Son zamanlarda şüphesiz ki en büyük sorunlardan birisi küresel ısınmadır.

İnsanlar tarafından atmosfere salınan gazların sera etkisi yaratması sonucu dünya yüzeyinde sıcaklık git gide artıyor. Son dönemde insan türü dünyayı o kadar fazla etkisi altına aldı ki bir türü yaratabilir ya da diğer türün sonunu getirebilir konuma geldi.  Küresel ısınma sonucunda dünyanın bazı bölgelerinde seller, kasırgaların şiddeti artıyor.  Durumun şiddetinin farkında değiliz. Sıcak suda kaynar gibi kaynıyoruz.  Bu değişikliğe dayanamayan bitki ve hayvan türleri de tamamen değişip zamanla yok oluyor.  Küresel ısınma veya iklim değişikliği dünyamızın ilk defa karşılaştığı bir durum değil ancak artık eskisine göre  her şey çok daha hızlı gelişiyor. Bilim insanları küresel ısınmadan en fazla etkilenecek ülkelerden birinde Türkiye olduğunu dile getiriyor. Yaşanacak en önemli felaketlerin başında kuraklık geliyor. Dünyamız kendisine zaman zaman format atıyor yine de bu şimdi ki durumu kurtarmıyor. Dünya zaman zaman soğuma dönemlerini düzensiz tekrar etmiştir.  Soğukların gelmesi bir nesilin güneş sıcağının nasıl olduğunu bilmeden yaşamasına neden olacak. Bazı bilim adamları ise kar yağmasının belli bir süre masallara karışacağını söylüyor. Bir nesil hiçbir zaman kar göremeyecek eski fotoğraflardan bakıp kar yağmasının nasıl mümkün olduğunu düşünecek. Belki bir çocuk kar küresini eline alıp ne olduğunu saatlerce düşünecek. Düşen kar tanelerin yeryüzüne indiği söylendiği zaman yüzü şaşkınlık ifadesine bürünecek. 

Peki bu durumun nasıl önüne geçebiliriz? 

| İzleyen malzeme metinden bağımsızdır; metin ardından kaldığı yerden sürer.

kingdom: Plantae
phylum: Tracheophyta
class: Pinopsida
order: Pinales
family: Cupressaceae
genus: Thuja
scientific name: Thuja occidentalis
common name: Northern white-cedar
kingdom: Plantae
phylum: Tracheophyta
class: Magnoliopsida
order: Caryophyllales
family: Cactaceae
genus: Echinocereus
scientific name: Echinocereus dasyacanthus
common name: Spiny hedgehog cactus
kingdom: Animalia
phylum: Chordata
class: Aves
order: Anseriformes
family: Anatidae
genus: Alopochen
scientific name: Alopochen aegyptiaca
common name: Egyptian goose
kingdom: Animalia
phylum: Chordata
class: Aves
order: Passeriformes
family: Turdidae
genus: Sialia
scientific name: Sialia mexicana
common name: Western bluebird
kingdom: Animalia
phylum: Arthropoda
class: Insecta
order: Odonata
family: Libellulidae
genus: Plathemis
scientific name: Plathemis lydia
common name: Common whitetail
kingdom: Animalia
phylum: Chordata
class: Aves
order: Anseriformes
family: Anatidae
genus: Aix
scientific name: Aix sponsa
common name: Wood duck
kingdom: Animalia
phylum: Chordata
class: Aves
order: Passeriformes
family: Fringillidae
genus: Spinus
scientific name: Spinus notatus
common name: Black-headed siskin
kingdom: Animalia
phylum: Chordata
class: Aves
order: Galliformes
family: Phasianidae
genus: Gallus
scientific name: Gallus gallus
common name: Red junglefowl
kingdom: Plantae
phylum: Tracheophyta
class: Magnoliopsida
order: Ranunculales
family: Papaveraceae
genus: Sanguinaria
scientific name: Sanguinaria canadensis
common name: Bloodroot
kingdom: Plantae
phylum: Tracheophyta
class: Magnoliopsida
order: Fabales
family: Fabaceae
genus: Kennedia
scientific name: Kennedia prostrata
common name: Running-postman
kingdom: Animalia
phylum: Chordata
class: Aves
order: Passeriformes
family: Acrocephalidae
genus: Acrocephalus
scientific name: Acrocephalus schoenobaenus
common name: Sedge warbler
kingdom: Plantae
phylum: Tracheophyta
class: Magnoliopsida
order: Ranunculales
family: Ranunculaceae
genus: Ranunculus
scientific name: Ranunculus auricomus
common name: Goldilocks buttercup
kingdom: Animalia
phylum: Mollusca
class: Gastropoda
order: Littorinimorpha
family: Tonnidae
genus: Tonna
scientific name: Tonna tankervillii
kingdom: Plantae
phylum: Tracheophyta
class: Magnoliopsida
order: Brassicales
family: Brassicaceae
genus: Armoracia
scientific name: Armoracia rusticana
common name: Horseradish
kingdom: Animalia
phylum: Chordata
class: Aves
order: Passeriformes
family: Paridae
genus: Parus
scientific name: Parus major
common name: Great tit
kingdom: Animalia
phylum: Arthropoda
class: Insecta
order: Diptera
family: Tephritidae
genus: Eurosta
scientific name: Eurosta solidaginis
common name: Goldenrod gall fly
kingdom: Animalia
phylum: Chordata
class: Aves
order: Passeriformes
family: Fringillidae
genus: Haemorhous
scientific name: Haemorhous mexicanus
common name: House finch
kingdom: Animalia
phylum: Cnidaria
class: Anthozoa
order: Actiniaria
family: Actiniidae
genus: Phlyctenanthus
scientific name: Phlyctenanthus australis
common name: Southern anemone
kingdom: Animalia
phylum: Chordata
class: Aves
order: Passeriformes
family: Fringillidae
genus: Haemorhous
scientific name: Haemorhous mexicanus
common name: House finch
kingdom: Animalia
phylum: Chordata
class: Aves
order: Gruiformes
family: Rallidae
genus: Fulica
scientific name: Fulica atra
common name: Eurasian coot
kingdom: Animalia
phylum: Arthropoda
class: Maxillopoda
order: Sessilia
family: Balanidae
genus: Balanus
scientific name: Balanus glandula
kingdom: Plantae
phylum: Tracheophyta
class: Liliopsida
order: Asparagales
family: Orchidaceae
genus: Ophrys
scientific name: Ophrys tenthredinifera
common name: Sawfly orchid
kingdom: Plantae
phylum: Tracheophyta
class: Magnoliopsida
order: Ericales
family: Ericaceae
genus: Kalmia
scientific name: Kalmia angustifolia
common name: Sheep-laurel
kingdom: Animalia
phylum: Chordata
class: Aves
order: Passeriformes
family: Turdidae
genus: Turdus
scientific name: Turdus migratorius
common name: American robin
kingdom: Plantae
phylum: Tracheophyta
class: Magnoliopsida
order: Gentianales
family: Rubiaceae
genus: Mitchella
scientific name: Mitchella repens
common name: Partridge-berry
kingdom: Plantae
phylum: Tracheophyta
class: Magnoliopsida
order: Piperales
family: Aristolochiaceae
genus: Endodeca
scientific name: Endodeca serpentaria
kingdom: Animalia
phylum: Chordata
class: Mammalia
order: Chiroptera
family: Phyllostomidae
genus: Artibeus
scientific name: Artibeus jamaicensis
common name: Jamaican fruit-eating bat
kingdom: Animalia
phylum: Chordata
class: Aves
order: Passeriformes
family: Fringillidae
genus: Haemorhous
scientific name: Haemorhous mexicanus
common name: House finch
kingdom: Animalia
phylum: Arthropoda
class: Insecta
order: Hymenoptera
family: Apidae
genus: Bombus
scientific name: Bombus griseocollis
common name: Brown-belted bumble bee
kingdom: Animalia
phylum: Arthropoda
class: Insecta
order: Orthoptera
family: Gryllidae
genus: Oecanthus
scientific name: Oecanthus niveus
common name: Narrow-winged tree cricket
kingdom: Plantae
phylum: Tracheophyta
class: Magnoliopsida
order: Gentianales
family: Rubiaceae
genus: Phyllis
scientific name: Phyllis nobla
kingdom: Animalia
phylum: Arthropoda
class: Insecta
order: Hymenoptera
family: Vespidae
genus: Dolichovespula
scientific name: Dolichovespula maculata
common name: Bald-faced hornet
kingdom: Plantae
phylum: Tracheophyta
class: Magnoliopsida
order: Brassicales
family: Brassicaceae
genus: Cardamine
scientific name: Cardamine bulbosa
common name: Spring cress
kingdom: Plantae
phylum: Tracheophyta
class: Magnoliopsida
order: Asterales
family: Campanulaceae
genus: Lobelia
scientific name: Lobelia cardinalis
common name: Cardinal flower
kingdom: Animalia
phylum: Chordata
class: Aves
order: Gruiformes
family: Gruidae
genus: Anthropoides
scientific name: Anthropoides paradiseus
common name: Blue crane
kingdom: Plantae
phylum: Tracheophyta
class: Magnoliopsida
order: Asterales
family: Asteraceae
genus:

Küresel ısınmayı önlemek için en büyük etken nüfus sayısı fazla olan ülkelerin çalışmalar yapmasıdır. Bireysel olarak bize büyük sorumluluklar düşüyor. Ağaç dikmek, Enerjiden tasarruf etmek, Elektrikleri aletlerin düğmesinden kapatmak, Güneş enerjisi kullanmak gibi örneklerin devamlılığını nesilden nesile aktarırsak kötü senaryoların önüne geçebiliriz. Durum ciddi ama yapabilecek şeyler var. 

Stephen Hawking dünyadaki yaşama dair en büyük tehditlerden biri olarak iklim değişikliğini düşünmüştü ve bu yüzden ABD’nin Paris Anlaşması’ndan çekilmesine dair endişelerini de şu şekilde açıklamıştı:

“Geri döndürülmez noktaya çok yakınız. Trump’ın bu eylemi Dünya’nın 250 derece sıcaklıkta ve asit yağmurlarının olduğu Venüs’e benzemesine giden yolu açabilir.” 

Hawking’e göre insanlığı Dünya’dan silecek; göktaşı çarpması gibi kozmik olayların yanı sıra yapay zeka, iklim değişikliği, virüsler veya nükleer savaş gibi olaylardan kaçmak mümkün değildi.  

İnsan olarak yapabileceklerimiz bu kadar fazlayken işin önem sırasını karıştırıyoruz. Bir yerde yangın çıkıyor ve o yangını söndürmek yerine yangını kimin çıkardığını bulmak için zaman kaybediyoruz. Artık doğayı o kadar fazla kullanıp tükettik ki doğanın attığı çığlıkları duyamıyoruz. Ya küresel ısınmaysa onu yakan? Ya bilinçsizce kestiğimiz ağaçlarsa o yangını çıkartan? Ya dönüşü olmayan noktayı geçtiysek? 

Bu dünya, bu toprak, hava hepimizin geleceğimize dair yaşanabilir bir çevre bizim elimizde.